Yeniden doğuş bu hayatta en anlamlı bulduğum kavramlardan biri. Bir hayat felsefesi. İnsan kendi doğasından ötürü çok çabuk sıkılan ve vazgeçen bir yaratık. Bir şey işlevini yitirdiğinde onun saklanabileceği, üzerine bir şeyler konularak daha iyi bir hale getirilebileceği çoğu zaman aklımızın ucundan bile geçmiyor. Kullandığımız ürünleri son kullanma tarihlerine göre çöp diye fırlatıp atıyoruz. Eşyalarımız eskidi diye hiçbir emek sarf etmeden, onları dönüştürmeye çalışmadan israf ediyoruz. Üstelik bu anlayış sadece eşyalar için değil kimi zaman hayatımızdaki ilişkiler için de geçerli olabiliyor. İlişkilerimizi, hayatımızdaki insanları da tıpkı “eskimiş” eşyalar gibi değersizleştirip onlardan kolayca vazgeçebiliyoruz. Artık seçenek fazlalığından ötürü kıymet bilmez bir duruma geldiğimizi hissediyorum. Tüketim toplumunda yaşıyor ve var olmaya çalışıyoruz. Neye, neden ihtiyacımız olduğunu sorgulamayı çoktan bıraktık. Üstüne üstlük ihtiyacımız olmayan şeylerin pesinden koşarken değerli olan şeyleri de boşa harcadığımızı hissediyorum.
UZUN SOLUKLU ÇÖZÜMLER
Eski Uruguay Başkanı José Mujica, “Human” adlı belgeselde günümüzün problemini şu sözlerle muhteşem bir şekilde gözler önüne seriyor: “Gereksiz ihtiyaçlardan oluşan koca bir dağ yarattık. Bir şeyler satın alıyoruz sonra çöpe atıyoruz. Aslında boşa harcadığımız hayatlarımız. Bir şey satın aldığımda veya siz aldığınızda ödemeyi parayla yapmıyoruz. Ödemeyi yaşamımızdan, para kazanmak için harcadığımız zamanla yapıyoruz. Aradaki fark ise şu; hayatı satın alamazsınız. Hayat geçip gider. Ve hayatınızı boşa harcayıp özgürlüğünüzü kaybetmek korkun bir şeydir.” Bu sözlerden feyz alarak şunu kendimize sık sık hatırlatmalıyız: Doğada çöp diye bir şey yoktur. Tıpkı insanın değiştirmesi/dönüştürmesi gereken huyları gibi artık işimize yaramayan ürünleri de değiştirip dönüştürebiliriz. Artık işimize yaramayan ya da eskidiğini düşündüğümüz ürünleri daha fonksiyonel hale getirip onlara döngüsel bir yaşam sağlayabiliriz. Konu sürdürülebilirlik ve geri dönüşüm olduğunda hayatımızda uzun soluklu çözümler bulmalıyız; geçici çözümler hem vakit hem nakit kaybından başka bir şey değil. Bence bu felsefe çok önemli. Hatta belki de gelecekte insanlığı bu düşünce kurtaracak. İşte tam da bu nedenle kendi
hayatımda ve işimde sürdürülebilirliği seviyor ve peşinden gitmeye çalışıyorum.

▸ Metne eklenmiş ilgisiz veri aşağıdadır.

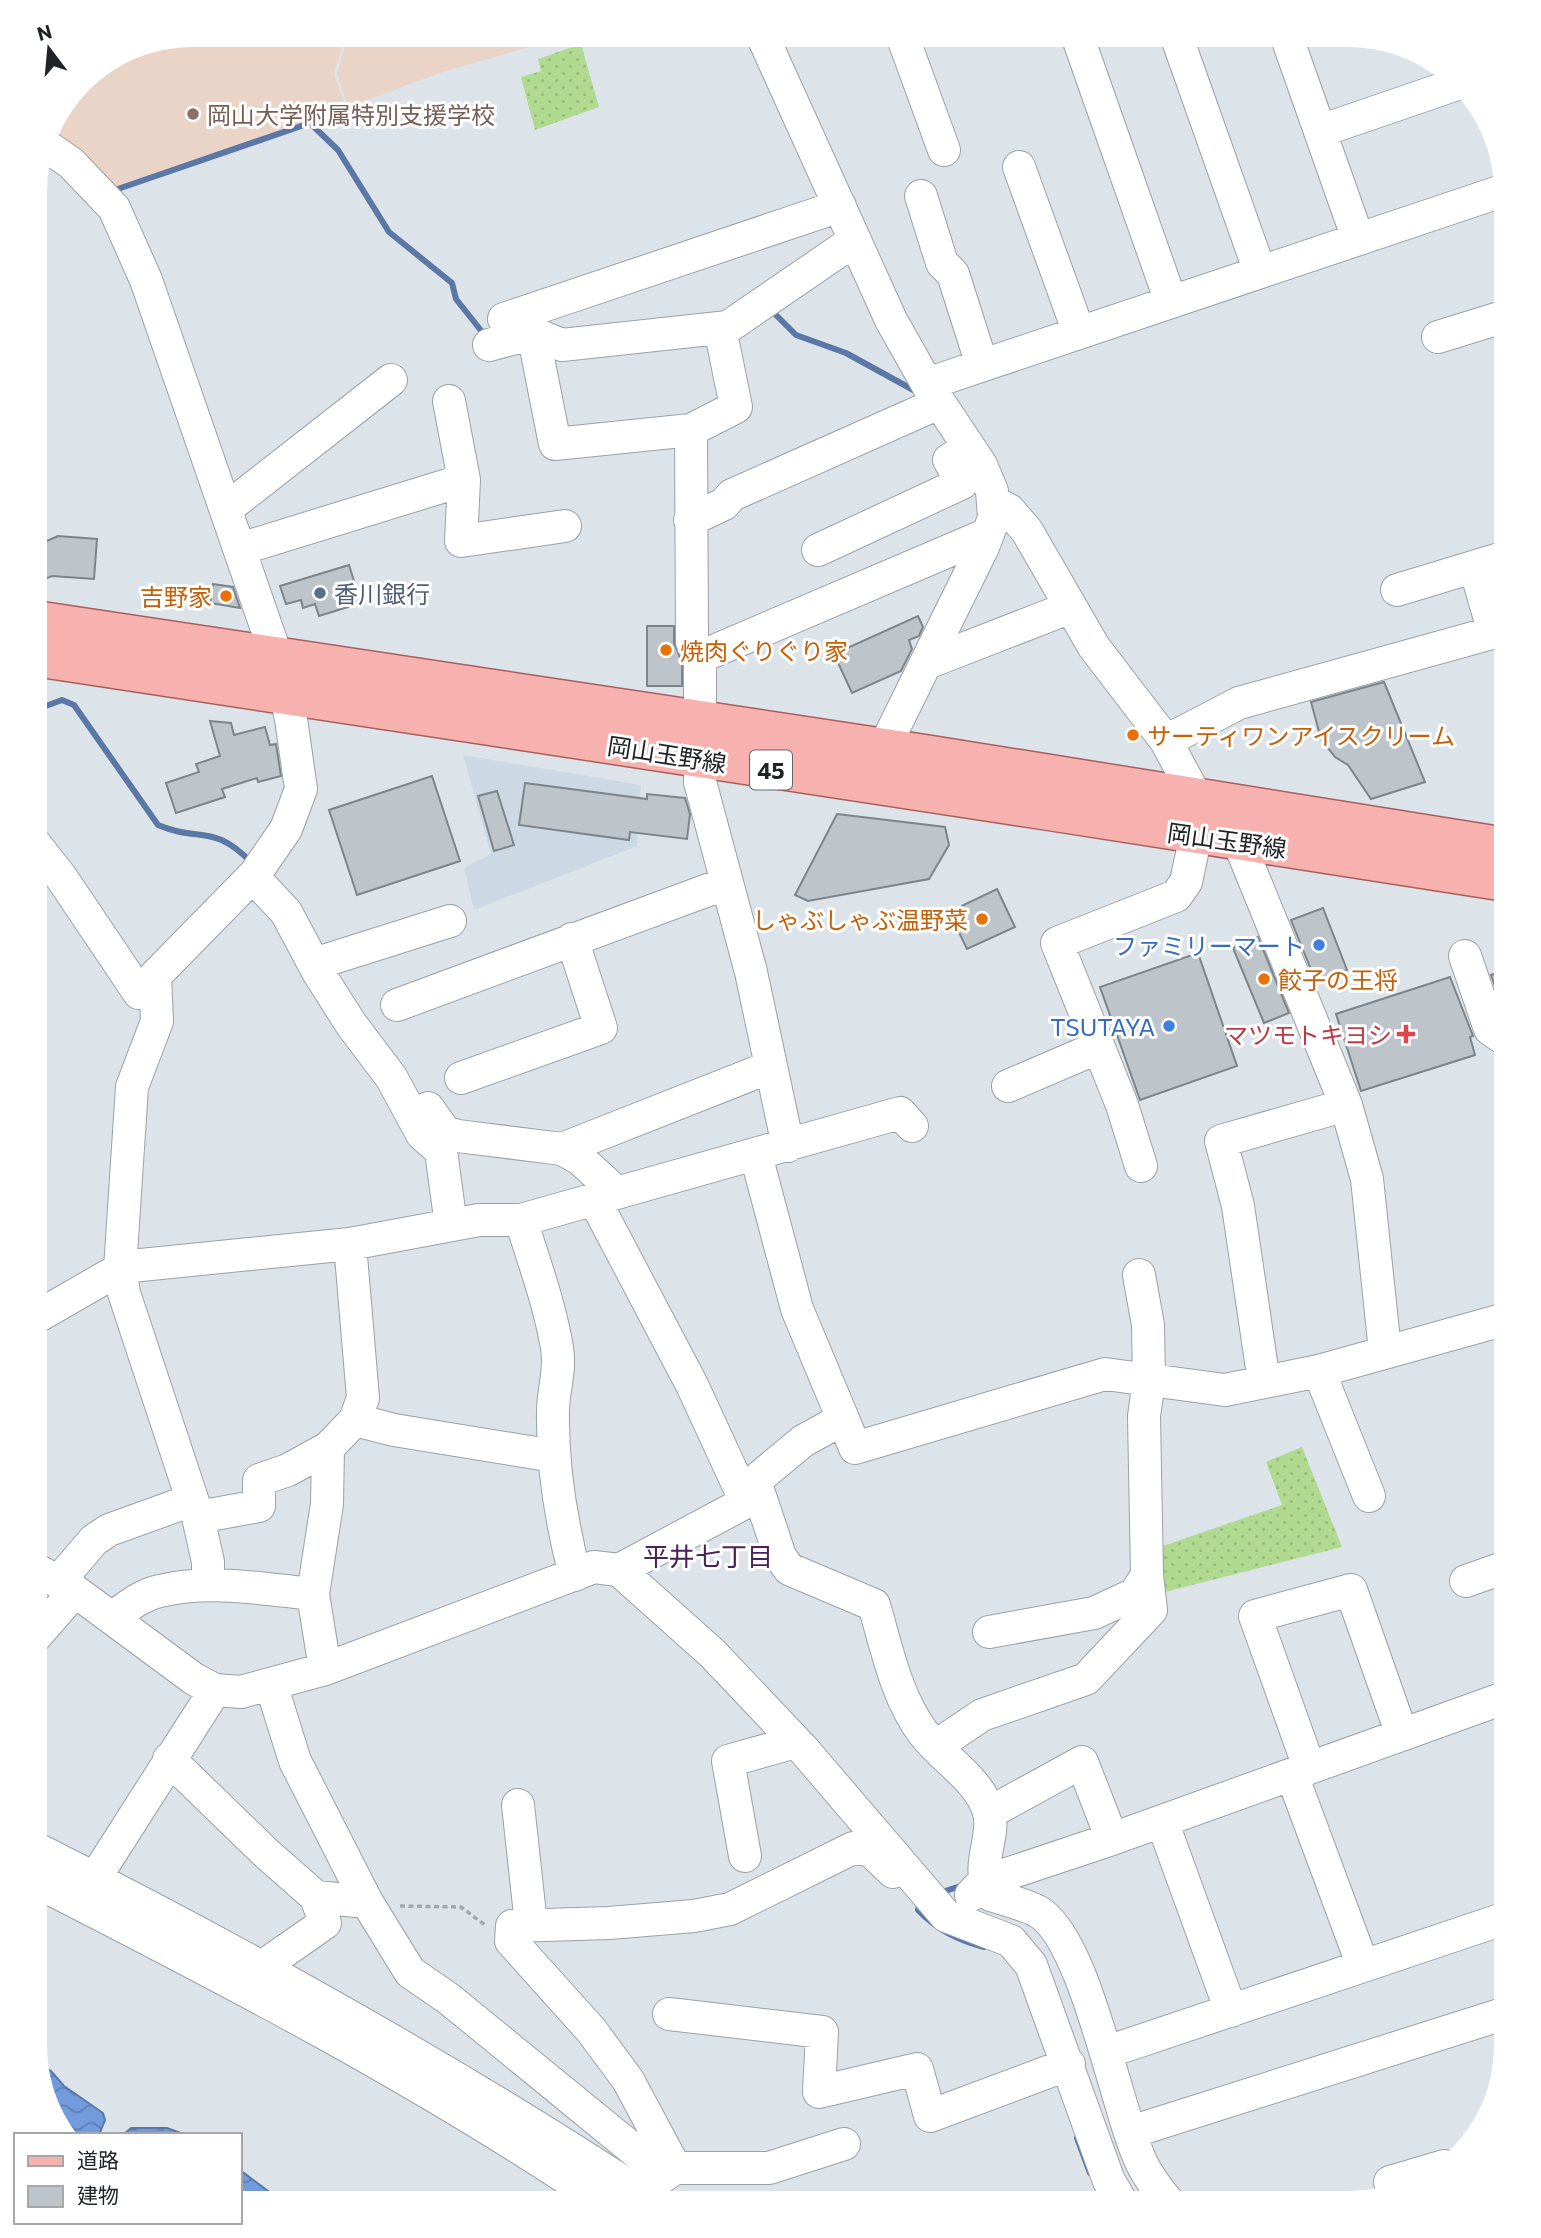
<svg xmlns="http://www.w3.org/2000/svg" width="1541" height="2238" viewBox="0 0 1541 2238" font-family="Commissioner,'Noto Sans JP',sans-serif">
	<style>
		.built { fill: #ccd8e4 }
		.education { fill: #ead4c7 }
		.grass { fill: url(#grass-dots) }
		.water { fill: url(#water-waves); stroke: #5a77a6; stroke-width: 2 }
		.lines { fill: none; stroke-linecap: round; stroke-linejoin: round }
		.stream { stroke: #5a77a6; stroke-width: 6 }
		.building { fill: #bdc5cb; stroke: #7d848a; stroke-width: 2 }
		.minor-casing { stroke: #9aa1a7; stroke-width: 34 }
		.major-casing { stroke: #a85e5d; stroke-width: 41 }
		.path { stroke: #a2a9ae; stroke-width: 3.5; stroke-dasharray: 5 3.5; stroke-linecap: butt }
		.minor { stroke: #fff; stroke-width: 32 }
		.major { stroke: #f7b1af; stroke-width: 38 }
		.education-dot { fill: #8d6e63; stroke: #fff; stroke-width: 2.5 }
		.service-dot { fill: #5c6f8a; stroke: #fff; stroke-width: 2.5 }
		.food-dot { fill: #e8710a; stroke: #fff; stroke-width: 2.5 }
		.shop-dot { fill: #3f7fe0; stroke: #fff; stroke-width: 2.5 }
		.health-dot { fill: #e0444e; stroke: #fff; stroke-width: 2.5 }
		.labels { text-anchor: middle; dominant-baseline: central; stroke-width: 6; stroke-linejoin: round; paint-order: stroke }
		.shield { fill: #fff; stroke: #646668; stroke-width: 2 }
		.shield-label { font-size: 23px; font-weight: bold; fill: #212427 }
		.education-label { font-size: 24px; fill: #785e54; stroke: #fff; text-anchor: start }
		.service-label { font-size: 24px; fill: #4e5e75; stroke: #fff; text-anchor: start }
		.food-label { font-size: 24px; fill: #c56008; stroke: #fff; text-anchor: start }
		.street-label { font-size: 24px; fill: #212427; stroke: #fff }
		.shop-label { font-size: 24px; fill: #366cbe; stroke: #fff; text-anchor: end }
		.health-label { font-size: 24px; fill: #be3a42; stroke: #fff; text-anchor: end }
		.neighbourhood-label { font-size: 26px; fill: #4a2256; stroke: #fff }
	</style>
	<defs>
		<pattern id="grass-dots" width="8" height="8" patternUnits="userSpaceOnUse" patternTransform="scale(1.75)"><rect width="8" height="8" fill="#b1da91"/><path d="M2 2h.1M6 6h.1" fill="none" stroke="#98bb7d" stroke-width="1.8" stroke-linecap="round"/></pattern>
		<pattern id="water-waves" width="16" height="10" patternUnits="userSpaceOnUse" patternTransform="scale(1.75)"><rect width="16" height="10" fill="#729bdd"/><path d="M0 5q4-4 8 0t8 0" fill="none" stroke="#5d7eb3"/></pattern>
	</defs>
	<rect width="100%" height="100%" fill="#dce4ea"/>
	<path class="built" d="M463 755 641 785 637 846 474 910 464 868 491 854Z"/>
	<path class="education" d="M192 35H346L334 74 346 109 114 189 73 145 49 130 51 123 81 81 132 47Z
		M348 35H572L443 72 348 107 337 74Z"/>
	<path class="grass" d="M581 44 599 107 535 130 521 77 541 71 538 59Z
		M1302 1447 1342 1547 1157 1594V1548L1282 1505 1266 1462Z"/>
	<path class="water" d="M40 2064 51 2071 64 2086 103 2113 105 2120 99 2135H66L56 2124Z
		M131 2128H167L186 2135H123Z
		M240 2170 284 2203H240Z"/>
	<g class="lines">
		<path class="stream" d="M112 191 310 123 338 150 389 232 452 283 456 299 483 333H490
			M770 309 796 335 846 353 917 392
			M35 710 62 700 74 705 158 825C200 843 212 822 252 863
			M942 1892 964 1885
			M920 1902 918 1910C937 1930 958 1940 984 1947
			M1077 2138 1090 2173"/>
	</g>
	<path class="building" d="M58 536 97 539 94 579 52 576 35 583V546Z
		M349 565 361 603 319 616 315 604 303 608 301 600 286 604 280 586Z
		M213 584 233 587 240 608 210 603Z
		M918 616 923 627 919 636 909 640 912 649 901 671 852 693 834 654Z
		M647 626H674V643L682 662V686H647Z
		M1384 682 1425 782 1371 799 1348 765 1335 757 1321 739 1311 702Z
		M210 721 231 723 234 735 265 727 270 745 276 744 281 776 258 782 257 778 222 789 225 797 176 813 166 783 199 772 196 764 220 756Z
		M432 776 460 861 357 895 329 810Z
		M525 783 647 799V794L685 798 690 814 687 839 630 832 629 840 519 825Z
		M497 791 514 845 494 851 478 796Z
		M837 814 945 827 949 845 929 879 808 901 795 895Z
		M997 889 1015 927 967 949 949 912Z
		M1323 908 1347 970 1316 982 1291 920Z
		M1258 937 1289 1013 1264 1023 1233 948Z
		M1198 953 1237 1066 1140 1100 1100 987Z
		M1506 970V1018L1491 975Z
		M1450 977 1473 1036 1470 1037 1475 1055 1361 1091 1336 1014Z"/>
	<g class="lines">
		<defs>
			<path id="minor" d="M762 35 891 320 927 384 981 465 992 491 994 518 983 547 875 766
				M902 35 944 150
				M1077 35 1171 302
				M1176 35 1260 272
				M1286 35 1358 239
				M1320 131 1457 84
				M45 145 71 163 114 208 146 280 277 658 291 719 301 789 286 829 255 874 155 976 157 1021 132 1087 120 1269 124 1293 198 1517 208 1562V1585
				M1019 167 1079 333
				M921 196 942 263 953 274 982 365
				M504 319 840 206
				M533 333 555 444 691 430 736 407 720 328
				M1438 337 1506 316
				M489 345 533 333 562 345 728 327 855 240
				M927 384 1505 190
				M449 401 464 480 461 541 565 526
				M691 430 692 642 700 657
				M993 502 1009 510 1027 531 1094 647 1166 741 1196 797
				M226 509 391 380
				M690 520 724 504 732 495 939 403
				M240 549 464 480
				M818 550 962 483 949 460 969 447
				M1475 567 1494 633
				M1397 590 1506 557
				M927 663 1071 607
				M1166 741 1239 703 1506 629
				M1238 840 1346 1105 1367 1179 1385 1351
				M35 844 61 877 139 993 155 991
				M253 877 286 912 318 972 351 1024 391 1077 422 1134 441 1151 451 1225
				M1465 956 1490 1029 1506 1040
				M314 964 450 921
				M397 1005 727 883
				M461 1078 601 1028 572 939
				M1008 1086 1099 1047
				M428 1108 445 1132 458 1136 562 1149 580 1159 616 1192
				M788 1146 751 972 700 782V657L988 534
				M562 1149 770 1067
				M756 1155 797 1309 843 1419
				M1141 1166 1122 1105 1057 943 1176 896 1186 882 1196 835
				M594 1199 692 1385 746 1502
				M521 1220C534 1262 550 1305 557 1348 561 1370 553 1390 553 1411 552 1467 561 1521 575 1575
				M35 1318 120 1269 131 1266 350 1244 479 1220H521L900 1113 912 1126
				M1319 1371 1369 1496
				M1264 1382 1238 1206 1221 1141 1346 1105
				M355 1420 394 1430 554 1456
				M755 1481 780 1556 789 1569 874 1605C887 1649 896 1697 924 1734 944 1760 979 1779 989 1812 996 1839 974 1865 991 1895 1006 1900 1023 1904 1037 1911 1086 1937 1116 2111 1142 2164 1149 2178 1158 2190 1169 2203
				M198 1517 259 1506V1480L288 1470 328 1448
				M35 1569 75 1591 194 1679 215 1690 241 1692 325 1669 594 1567 619 1570 746 1502 755 1481 803 1441 843 1419 855 1448 1105 1374 1225 1390 1319 1371 1506 1319
				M619 1570 712 1653 803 1749 946 1916 1011 1941 1031 1965 1109 2181 1122 2203
				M1466 1581 1506 1567
				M58 1582 94 1540 109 1530 192 1500
				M112 1618C127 1607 141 1595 160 1591 209 1579 264 1589 313 1594
				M989 1632 1094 1613 1135 1594 1147 1575 1144 1416 1149 1381 1148 1325 1139 1275
				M35 1637 75 1591
				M325 1669 313 1594 327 1504 328 1448 355 1420 363 1398 350 1244
				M271 1684 295 1761 367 1902 410 1972 449 1999 662 2173
				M936 1746 982 1715 1086 1679 1151 1610 1147 1575
				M169 1759 266 1853 316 1897 367 1902
				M1309 1767 1255 1616 1351 1590 1402 1735
				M1292 1775 1363 1966
				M518 1805 531 1924
				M989 1813 1082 1762 1112 1839
				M1162 1821 1231 2011
				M35 1848C245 1954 450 2068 646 2197
				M745 1856 728 1761 795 1742
				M95 1878 215 1690
				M35 1881C229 1980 423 2081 604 2203
				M971 1895 983 1882 1112 1839 1504 1698 1506 1702
				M262 1967 325 1923 316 1897
				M669 2014 822 2032 819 2092 917 2069 930 2116 1069 2064
				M1107 2052 1506 1918
				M1131 2132 1506 2013
				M675 2168 628 2080 591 2030 511 1941 512 1926 609 1923 694 1916 730 1909 853 1848 870 1850 893 1872
				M659 2179 675 2168H769L844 2144
				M1390 2182 1444 2166"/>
			<path id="major" d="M35 620 931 755 1506 847
				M35 657C526 731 1016 805 1506 882"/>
		</defs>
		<use href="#minor" class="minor-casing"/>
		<use href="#major" class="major-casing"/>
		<path class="path" d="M400 1906 461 1907 485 1925"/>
		<use href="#minor" class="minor"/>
		<use href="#major" class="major"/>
	</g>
	<circle class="education-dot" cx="193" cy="114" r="7"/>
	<circle class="service-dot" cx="320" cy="593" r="7"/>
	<g class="food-dot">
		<circle cx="226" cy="596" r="7"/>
		<circle cx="666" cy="650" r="7"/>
		<circle cx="1133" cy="735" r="7"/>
		<circle cx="982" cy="919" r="7"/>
		<circle cx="1264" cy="979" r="7"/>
	</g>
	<g class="shop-dot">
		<circle cx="1319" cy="945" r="7"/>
		<circle cx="1169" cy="1026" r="7"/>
	</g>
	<path class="health-dot" d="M1402.5 1023.5h7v7h7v7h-7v7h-7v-7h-7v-7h7z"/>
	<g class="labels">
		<rect class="shield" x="750" y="750.5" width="42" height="39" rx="5"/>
		<g class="shield-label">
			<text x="771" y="770">45</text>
		</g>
		<g class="education-label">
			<text x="207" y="114">岡山大学附属特別支援学校</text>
		</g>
		<g class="service-label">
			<text x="334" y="593">香川銀行</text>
		</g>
		<g class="food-label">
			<text x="212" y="596" text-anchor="end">吉野家</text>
			<text x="680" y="650">焼肉ぐりぐり家</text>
			<text x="1147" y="735">サーティワンアイスクリーム</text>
			<text x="968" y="919" text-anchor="end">しゃぶしゃぶ温野菜</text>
			<text x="1278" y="979">餃子の王将</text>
		</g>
		<g class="street-label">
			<text transform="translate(667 754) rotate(9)">岡山玉野線</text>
			<text transform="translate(1227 840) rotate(8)">岡山玉野線</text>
		</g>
		<g class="shop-label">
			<text x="1305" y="945">ファミリーマート</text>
			<text x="1155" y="1026">TSUTAYA</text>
		</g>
		<g class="health-label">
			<text x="1392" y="1034">マツモトキヨシ</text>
		</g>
		<g class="neighbourhood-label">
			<text x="708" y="1555">平井七丁目</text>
		</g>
	</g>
	<path d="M0 0H1541V2238H0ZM192 47H1349A145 145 0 0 1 1494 192V2046A145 145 0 0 1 1349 2191H192A145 145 0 0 1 47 2046V192A145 145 0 0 1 192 47Z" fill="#fff" fill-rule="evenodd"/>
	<rect x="14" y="2133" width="228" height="91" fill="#ffffff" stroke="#a6a7a9" stroke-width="2"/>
	<rect x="28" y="2156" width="35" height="10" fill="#f7b1af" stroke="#a6a7a9" stroke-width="2"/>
	<text x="77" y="2168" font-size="21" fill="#212427">道路</text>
	<rect x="28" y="2186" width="35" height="21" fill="#bdc5cb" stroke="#a6a7a9" stroke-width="2"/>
	<text x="77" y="2203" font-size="21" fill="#212427">建物</text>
	<g transform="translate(49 49) rotate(344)" stroke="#ffffff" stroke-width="5" paint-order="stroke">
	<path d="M0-5L12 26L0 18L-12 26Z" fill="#212427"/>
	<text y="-10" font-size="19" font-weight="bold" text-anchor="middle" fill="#212427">N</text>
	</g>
</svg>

PAMUK, ÇÖP OLMAYAN BİR MATERYALDİR. YANİ GEREKLİ PROSESLERDEN GEÇİRİLDİĞİNDE HER BİR PARÇASI DÖNGÜSEL BİR YAPIDA KULLANILABİLİR.
Ailem uzun yıllardır pamuk ürünleri ticaretiyle uğraşıyor. Pamuk, çöpü olmayan bir materyaldir. Yani gerekli proseslerden geçirildiğinde her bir parçası döngüsel bir yapıda kullanılabilir. Çekirdeğini küspe olarak ve ondan çıkan yağı da makinelerde biyo-dizel olarak kullanabiliyoruz. Hatta en değerli birimi en sona kalan istifidir. Bu parçası da ironik bir biçimde para yapımında kullanılır. Sonuç olarak çöp diye bir şey olmadığını kendi işimde çok yakından görerek öğrendim. Aslında bu “parçala, yeniden şekillendir ve daha iyisini yap” felsefesine çok iyi bir örnek. Yani tamamen daha iyi bir düzen için yeniden doğum, değişim ve oluşum. Ben kendi ürünlerimde de bunu uyguluyorum. Upcycling başlığı çöp diye adlandırdığımız malzemelerin kullanım amacı dışına çıkmasını sağlıyor. Tek başına artık kullanılabilir durumda olmayan materyalleri değiştirmeden fonksiyonel hale getiriyoruz. Aslında materyal özünde aynı kalıyor ama kullanabilen bir urunun parçası oluyor. Böylece hem doğaya daha az zarar veriliyor hem de aslında üretimde en çok maliyet yaratan hammadde masrafını azaltıyor. Yani ileri dönüşüm ve yeniden doğuşta herkes kazanıyor.